Iran Captures Ten American Sailors Hours Before Obama Speech

And Americans will likely never forget how Iran emasculated the U.S. Navy on January 2016, when Iran’s navy seized two US Navy riverine boats and the 10 sailors on board after the ships wandered into Iranian waters due to mechanical issues. This was a ploy to build up leverage for the Iranian nuclear deal with then President Obama. As Alex Lockie, a military and foreign-policy blogger at Business Insider points out, “ . . . rushing US ships and putting them on the defensive, as well as capturing sailors, works mainly for propaganda purposes for Iran, whose authoritarian regime controls the media and pushes a heavily anti-US agenda.” 

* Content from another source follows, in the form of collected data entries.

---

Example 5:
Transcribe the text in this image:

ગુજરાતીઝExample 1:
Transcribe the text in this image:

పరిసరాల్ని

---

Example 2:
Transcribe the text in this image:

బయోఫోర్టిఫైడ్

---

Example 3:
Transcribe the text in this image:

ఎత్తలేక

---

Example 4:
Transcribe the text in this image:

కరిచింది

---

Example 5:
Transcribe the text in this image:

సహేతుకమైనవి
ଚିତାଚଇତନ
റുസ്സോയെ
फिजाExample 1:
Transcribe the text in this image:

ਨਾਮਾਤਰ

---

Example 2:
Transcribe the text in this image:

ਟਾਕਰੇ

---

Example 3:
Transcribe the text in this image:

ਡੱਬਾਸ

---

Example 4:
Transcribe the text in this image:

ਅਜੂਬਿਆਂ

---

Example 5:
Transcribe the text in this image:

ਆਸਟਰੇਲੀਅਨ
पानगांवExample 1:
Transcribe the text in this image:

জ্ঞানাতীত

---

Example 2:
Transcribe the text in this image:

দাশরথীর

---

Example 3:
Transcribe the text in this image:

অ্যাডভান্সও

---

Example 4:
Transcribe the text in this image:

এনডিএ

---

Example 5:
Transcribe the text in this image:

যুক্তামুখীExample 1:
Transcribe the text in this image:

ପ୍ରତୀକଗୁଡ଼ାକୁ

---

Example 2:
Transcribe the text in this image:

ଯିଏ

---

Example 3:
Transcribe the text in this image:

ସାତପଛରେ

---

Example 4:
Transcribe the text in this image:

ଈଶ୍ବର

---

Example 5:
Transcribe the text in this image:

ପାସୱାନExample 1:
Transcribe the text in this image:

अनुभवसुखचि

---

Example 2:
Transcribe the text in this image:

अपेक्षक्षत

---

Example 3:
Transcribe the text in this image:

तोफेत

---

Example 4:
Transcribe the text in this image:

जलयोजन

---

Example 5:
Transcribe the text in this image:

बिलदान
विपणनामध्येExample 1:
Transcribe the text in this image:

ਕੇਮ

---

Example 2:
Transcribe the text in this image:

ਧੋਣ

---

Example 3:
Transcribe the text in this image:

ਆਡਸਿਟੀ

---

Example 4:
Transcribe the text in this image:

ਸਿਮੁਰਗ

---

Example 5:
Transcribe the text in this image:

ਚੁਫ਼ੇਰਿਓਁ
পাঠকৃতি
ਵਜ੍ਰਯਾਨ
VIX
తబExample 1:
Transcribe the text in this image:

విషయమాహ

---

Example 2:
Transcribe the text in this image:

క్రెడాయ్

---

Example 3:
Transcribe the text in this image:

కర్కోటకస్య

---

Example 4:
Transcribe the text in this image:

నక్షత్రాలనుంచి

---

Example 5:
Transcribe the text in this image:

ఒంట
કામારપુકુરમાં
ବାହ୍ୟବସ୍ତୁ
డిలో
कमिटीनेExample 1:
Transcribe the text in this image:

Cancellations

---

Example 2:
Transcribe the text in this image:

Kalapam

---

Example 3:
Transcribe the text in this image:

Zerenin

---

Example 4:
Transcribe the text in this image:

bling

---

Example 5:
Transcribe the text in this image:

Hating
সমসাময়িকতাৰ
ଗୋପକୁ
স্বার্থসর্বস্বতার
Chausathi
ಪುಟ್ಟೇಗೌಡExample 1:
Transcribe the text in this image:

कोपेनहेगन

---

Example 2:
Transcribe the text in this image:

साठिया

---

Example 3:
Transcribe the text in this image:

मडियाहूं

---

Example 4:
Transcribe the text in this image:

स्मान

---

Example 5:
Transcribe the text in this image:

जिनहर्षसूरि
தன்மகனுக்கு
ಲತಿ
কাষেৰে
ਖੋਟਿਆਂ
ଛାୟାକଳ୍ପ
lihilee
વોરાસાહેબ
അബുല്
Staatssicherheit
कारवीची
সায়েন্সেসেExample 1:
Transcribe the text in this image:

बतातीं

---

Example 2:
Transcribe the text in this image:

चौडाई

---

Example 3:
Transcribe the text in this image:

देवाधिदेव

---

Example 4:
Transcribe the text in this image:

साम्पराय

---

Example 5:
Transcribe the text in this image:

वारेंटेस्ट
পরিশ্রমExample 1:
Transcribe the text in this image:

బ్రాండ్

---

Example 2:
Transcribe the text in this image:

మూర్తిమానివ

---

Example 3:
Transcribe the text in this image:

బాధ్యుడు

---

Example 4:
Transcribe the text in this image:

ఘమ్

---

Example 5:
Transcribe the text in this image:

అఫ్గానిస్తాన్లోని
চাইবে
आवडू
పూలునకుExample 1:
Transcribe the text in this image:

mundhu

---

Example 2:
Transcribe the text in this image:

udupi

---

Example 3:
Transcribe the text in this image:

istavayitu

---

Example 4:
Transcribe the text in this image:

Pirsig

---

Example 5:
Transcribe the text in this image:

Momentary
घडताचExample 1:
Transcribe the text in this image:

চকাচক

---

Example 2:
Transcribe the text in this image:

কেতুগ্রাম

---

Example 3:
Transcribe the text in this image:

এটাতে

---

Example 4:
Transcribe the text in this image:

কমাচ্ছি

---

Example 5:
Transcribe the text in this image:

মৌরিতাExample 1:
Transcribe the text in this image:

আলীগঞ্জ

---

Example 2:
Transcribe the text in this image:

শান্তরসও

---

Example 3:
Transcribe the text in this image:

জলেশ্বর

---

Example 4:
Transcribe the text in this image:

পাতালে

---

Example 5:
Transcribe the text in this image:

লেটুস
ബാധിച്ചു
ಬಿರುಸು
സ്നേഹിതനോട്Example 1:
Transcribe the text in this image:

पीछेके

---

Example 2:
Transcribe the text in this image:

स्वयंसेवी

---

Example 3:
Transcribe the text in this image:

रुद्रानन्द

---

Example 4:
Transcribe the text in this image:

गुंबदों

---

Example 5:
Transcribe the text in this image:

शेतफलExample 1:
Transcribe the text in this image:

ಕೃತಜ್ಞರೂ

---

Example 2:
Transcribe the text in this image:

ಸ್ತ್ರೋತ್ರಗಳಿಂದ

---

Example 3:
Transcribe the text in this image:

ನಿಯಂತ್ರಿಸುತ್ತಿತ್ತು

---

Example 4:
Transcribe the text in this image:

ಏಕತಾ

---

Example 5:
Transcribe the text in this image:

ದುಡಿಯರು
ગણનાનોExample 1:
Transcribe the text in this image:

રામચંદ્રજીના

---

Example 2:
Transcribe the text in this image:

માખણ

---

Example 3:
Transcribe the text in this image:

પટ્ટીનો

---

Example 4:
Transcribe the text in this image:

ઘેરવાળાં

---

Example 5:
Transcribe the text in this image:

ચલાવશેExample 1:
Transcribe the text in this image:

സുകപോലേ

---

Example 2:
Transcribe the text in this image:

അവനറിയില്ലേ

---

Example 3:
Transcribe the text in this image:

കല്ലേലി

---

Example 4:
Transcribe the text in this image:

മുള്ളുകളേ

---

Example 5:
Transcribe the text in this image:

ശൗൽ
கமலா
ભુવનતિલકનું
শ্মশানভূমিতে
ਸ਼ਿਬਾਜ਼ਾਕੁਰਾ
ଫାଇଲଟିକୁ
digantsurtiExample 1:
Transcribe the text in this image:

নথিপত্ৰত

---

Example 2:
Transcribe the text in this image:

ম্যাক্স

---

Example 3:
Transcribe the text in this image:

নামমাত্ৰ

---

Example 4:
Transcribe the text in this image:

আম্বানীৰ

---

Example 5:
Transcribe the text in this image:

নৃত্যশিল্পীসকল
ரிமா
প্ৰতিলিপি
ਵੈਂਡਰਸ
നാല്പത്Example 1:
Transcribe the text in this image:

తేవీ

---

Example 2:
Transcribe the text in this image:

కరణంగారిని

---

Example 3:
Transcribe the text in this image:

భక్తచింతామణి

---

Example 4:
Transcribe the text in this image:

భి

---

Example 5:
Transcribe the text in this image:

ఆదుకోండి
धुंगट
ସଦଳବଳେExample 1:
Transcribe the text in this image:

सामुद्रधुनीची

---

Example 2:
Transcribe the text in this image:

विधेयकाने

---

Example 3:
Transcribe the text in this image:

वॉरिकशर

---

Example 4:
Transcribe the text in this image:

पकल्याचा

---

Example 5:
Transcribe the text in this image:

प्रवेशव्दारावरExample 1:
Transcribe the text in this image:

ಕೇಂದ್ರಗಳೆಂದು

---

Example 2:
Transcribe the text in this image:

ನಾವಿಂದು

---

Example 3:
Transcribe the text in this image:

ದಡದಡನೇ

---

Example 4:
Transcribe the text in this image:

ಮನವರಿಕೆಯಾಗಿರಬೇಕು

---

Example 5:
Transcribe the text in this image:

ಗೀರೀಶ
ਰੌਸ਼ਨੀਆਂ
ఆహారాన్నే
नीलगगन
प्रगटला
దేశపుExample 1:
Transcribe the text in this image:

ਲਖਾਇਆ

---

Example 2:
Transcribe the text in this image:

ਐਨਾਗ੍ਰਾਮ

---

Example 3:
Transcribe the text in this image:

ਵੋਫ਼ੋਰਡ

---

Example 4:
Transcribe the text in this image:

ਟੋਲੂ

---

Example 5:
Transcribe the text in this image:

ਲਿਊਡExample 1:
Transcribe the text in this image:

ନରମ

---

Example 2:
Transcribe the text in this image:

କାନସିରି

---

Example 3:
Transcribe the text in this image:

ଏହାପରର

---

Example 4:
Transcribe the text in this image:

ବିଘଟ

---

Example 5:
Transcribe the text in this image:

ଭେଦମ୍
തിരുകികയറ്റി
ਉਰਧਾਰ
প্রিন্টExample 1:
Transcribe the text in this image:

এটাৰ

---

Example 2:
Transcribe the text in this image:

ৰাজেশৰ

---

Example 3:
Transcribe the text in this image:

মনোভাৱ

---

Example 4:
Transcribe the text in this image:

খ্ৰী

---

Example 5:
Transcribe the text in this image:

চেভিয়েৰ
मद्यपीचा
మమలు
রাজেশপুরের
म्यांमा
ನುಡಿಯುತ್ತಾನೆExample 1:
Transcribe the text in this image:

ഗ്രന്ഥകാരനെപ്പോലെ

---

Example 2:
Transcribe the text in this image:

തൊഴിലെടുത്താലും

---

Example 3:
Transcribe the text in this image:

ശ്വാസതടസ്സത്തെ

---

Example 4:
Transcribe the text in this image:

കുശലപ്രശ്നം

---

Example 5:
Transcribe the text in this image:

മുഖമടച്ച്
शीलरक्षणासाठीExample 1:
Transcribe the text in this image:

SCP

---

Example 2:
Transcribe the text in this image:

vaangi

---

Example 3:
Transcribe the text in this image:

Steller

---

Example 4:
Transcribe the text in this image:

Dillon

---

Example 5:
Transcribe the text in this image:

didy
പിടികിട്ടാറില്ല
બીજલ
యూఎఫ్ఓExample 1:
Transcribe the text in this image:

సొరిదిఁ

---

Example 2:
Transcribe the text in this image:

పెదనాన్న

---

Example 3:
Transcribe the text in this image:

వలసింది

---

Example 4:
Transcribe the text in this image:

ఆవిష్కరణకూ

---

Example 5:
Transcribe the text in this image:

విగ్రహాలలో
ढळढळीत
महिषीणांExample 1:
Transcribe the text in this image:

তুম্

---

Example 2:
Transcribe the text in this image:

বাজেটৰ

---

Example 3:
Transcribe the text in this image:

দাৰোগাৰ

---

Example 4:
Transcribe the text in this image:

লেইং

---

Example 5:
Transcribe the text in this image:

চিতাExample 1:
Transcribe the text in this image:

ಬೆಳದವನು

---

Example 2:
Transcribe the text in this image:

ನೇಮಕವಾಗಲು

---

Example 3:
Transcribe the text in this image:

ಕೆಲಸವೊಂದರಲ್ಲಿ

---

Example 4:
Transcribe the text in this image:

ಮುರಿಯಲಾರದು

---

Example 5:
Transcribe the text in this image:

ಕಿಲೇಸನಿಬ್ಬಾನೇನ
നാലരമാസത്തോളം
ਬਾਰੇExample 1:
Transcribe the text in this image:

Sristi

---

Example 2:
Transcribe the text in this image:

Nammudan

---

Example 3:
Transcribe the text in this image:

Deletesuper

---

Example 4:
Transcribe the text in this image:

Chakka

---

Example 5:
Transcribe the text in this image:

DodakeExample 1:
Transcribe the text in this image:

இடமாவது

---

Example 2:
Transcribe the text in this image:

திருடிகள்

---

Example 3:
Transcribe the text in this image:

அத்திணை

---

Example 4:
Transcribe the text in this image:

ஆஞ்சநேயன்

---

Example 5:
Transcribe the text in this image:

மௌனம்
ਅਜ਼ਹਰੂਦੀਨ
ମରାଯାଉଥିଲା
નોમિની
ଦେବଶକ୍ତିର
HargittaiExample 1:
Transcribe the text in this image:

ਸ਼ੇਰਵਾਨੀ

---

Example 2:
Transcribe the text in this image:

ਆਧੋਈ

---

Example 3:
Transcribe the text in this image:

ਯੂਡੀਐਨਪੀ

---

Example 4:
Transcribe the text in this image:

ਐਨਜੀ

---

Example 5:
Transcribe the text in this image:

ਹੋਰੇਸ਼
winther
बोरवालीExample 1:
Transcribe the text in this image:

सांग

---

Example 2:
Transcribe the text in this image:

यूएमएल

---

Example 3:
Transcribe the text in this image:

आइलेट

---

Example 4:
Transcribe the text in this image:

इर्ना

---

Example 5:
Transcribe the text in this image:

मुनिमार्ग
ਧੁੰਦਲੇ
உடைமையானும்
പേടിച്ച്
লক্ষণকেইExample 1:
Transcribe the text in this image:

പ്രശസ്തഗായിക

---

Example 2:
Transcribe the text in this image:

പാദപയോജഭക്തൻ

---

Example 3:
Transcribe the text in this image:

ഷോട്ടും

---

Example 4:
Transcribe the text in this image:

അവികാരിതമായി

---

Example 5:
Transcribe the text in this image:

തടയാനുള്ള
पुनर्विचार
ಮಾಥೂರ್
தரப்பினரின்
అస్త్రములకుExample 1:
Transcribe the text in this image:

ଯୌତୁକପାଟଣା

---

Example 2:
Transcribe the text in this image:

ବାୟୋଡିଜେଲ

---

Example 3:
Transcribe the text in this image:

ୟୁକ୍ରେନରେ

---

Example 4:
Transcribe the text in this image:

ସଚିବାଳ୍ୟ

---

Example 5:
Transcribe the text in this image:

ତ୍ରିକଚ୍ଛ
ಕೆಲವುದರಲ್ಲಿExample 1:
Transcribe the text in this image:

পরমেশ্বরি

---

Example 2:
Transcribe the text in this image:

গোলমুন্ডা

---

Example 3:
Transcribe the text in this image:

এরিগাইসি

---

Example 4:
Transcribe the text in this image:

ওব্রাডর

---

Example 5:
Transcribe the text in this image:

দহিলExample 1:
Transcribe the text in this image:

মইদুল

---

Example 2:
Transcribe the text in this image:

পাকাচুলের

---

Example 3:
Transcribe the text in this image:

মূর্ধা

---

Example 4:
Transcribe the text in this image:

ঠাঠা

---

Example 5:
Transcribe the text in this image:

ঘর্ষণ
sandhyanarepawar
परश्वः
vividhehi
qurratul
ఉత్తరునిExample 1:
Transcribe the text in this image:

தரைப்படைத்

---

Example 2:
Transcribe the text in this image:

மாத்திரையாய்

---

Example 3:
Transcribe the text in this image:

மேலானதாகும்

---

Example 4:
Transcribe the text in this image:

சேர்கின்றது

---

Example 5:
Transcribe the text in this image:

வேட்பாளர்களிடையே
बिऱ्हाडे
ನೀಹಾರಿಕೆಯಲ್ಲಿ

Yet, Alinejad remains steadfast in her conviction that Iran poses a clear and present danger to world peace, warning, “To be honest, I believe that when the Islamic republic is in power, it’s like ISIS. No one is safe around the world. No one who criticizes a religious dictatorship will be safe.” Meanwhile, the clock is ticking, and it’s almost high noon. Will the United States abandon Alinejad in her darkest hour?